Welcome to our company online: We sell petrified hamster turds. As for me - I wear diapers and shove cotton balls up my nose...


----------



## Lucky13 (Jan 18, 2008)

.....and collect used and dirty underwear...you're aka skidmark and yellow dot.


----------



## evangilder (Jan 18, 2008)




----------



## ToughOmbre (Jan 18, 2008)

I'm figurin' just a short burst of Joe's 50s blew annie520 right out of the sky. Another confirmed kill.

TO


----------



## SeaSkua (Jan 19, 2008)

annie520 said:


> Welcome to our company online: We sell petrified hamster turds. As for me - I wear diapers and shove cotton balls up my nose...

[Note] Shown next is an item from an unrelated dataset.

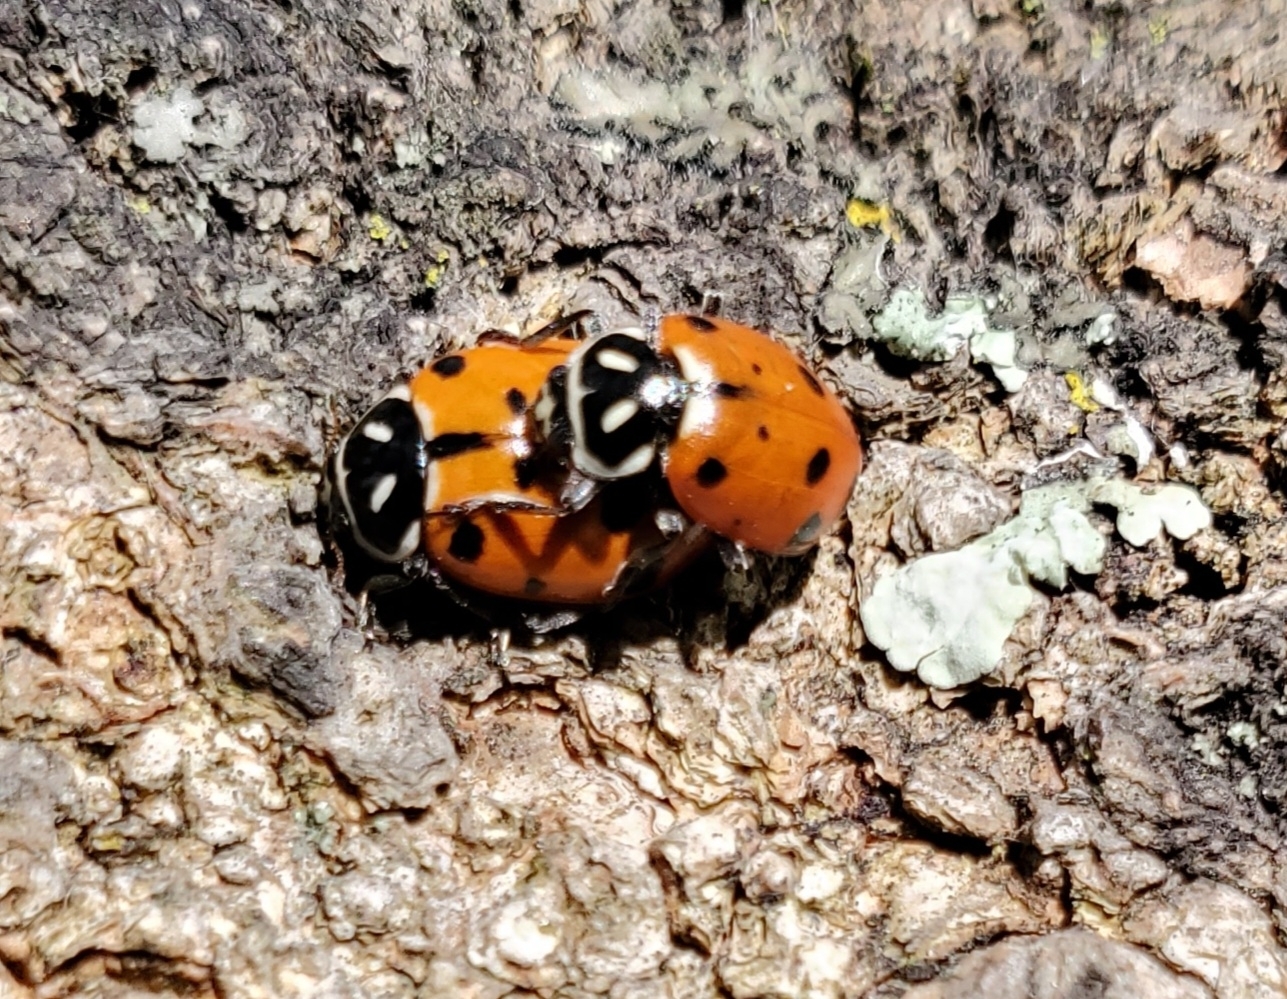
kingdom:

Is this a joke? Hamster turds?


----------



## Wurger (Jan 19, 2008)

Lucky13 said:


> .....and collect used and dirty underwear...you're aka skidmark and yellow dot.


----------



## syscom3 (Jan 19, 2008)

annie520 said:


> Welcome to our company online: We sell petrified hamster turds. As for me - I wear diapers and shove cotton balls up my nose...


----------



## Marcel (Jan 20, 2008)

SeaSkua said:


> Is this a joke? Hamster turds?



 it was edited by one of the moderators to look funny.


----------



## Thorlifter (Feb 12, 2008)

I just ran across this one. Now that was funny!!!


----------



## A4K (Feb 13, 2008)

Where do these wankers come from...???????!!!!


----------



## Njaco (Feb 13, 2008)

They're transplanted in Scotland....oh, you mean the spammers.


----------



## Thorlifter (Feb 13, 2008)

ROTFLMAO


----------



## A4K (Feb 15, 2008)

...yeah, the spammers are a problem too Njaco!..


----------



## Lucky13 (Feb 16, 2008)

Njaco said:


> They're transplanted in Scotland....oh, you mean the spammers.


I resent that remark!


----------



## Njaco (Feb 16, 2008)




----------



## B-17engineer (Feb 16, 2008)

Beep.....Beep....Beep Another Confirmed kill


----------